(Exercise data)

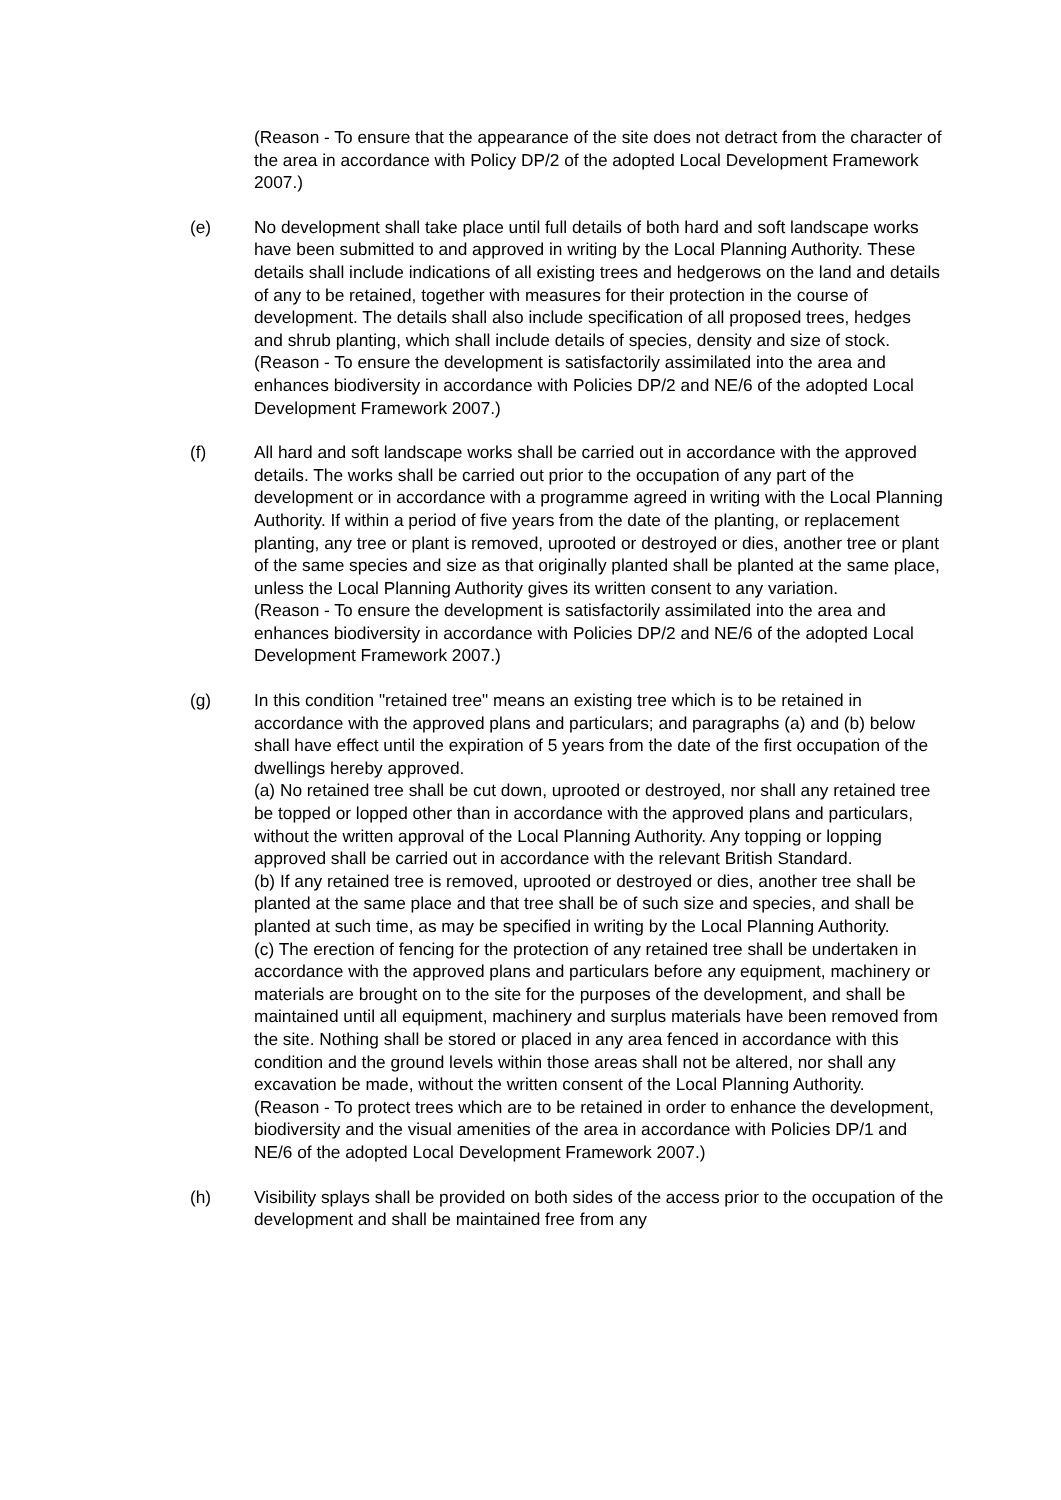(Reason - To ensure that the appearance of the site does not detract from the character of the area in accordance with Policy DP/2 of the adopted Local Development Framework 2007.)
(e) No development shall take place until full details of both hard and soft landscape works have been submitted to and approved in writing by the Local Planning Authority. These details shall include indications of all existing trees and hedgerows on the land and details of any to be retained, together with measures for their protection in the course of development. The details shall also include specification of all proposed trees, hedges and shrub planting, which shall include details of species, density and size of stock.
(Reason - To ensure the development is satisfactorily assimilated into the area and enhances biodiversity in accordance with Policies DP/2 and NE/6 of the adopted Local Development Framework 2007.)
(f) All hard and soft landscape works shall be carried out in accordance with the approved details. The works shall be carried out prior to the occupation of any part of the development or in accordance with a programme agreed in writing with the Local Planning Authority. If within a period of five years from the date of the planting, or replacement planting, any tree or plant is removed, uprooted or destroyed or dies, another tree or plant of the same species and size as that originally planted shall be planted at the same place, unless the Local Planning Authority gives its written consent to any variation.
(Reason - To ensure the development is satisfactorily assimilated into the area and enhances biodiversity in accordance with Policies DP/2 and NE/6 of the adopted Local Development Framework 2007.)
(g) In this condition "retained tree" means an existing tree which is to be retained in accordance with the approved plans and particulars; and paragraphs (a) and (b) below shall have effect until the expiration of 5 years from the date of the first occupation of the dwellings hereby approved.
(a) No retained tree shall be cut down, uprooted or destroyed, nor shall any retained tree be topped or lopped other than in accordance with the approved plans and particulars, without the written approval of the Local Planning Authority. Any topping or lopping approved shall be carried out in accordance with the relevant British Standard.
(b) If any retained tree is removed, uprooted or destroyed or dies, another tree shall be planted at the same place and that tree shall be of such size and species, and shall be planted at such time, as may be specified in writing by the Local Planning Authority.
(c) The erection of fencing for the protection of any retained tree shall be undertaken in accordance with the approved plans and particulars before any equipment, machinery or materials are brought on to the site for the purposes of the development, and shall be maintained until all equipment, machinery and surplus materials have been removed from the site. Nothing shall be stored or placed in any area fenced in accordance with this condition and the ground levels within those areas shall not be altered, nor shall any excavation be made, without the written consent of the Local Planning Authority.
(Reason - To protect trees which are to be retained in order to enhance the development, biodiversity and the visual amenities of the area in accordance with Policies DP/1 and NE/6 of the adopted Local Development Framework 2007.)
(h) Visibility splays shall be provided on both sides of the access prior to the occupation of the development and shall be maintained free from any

(End Exercise data)
(Exercise data)

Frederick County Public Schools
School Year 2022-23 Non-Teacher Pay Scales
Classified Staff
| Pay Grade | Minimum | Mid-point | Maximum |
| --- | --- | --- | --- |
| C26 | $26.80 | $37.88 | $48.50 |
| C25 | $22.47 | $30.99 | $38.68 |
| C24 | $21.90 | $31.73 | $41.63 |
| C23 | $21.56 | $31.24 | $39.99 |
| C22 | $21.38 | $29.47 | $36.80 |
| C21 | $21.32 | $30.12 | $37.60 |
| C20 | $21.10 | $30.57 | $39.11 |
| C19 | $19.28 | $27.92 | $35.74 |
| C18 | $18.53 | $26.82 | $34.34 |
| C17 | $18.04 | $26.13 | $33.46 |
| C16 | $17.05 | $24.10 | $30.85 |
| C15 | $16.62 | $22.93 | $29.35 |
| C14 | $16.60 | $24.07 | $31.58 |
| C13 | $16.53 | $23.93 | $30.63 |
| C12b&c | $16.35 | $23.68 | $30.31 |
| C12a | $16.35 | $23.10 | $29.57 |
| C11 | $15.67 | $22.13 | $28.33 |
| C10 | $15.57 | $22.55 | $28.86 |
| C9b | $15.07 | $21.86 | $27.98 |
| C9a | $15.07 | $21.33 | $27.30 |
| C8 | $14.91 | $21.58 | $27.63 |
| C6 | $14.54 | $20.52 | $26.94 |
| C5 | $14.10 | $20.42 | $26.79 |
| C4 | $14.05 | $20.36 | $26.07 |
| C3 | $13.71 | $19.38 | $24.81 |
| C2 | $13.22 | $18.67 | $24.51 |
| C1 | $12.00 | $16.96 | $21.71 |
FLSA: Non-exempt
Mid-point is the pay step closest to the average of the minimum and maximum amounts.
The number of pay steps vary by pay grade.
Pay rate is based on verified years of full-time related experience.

(End Exercise data)

What you need to do: Restate word for word only the lines above from the line containing "C5 | $14.10 | $20.42 | $26.79 |" to the line containing "The number of pay steps vary by pay grade.", both of them included.

Answer space:
| C5 | $14.10 | $20.42 | $26.79 |
| C4 | $14.05 | $20.36 | $26.07 |
| C3 | $13.71 | $19.38 | $24.81 |
| C2 | $13.22 | $18.67 | $24.51 |
| C1 | $12.00 | $16.96 | $21.71 |
FLSA: Non-exempt
Mid-point is the pay step closest to the average of the minimum and maximum amounts.
The number of pay steps vary by pay grade.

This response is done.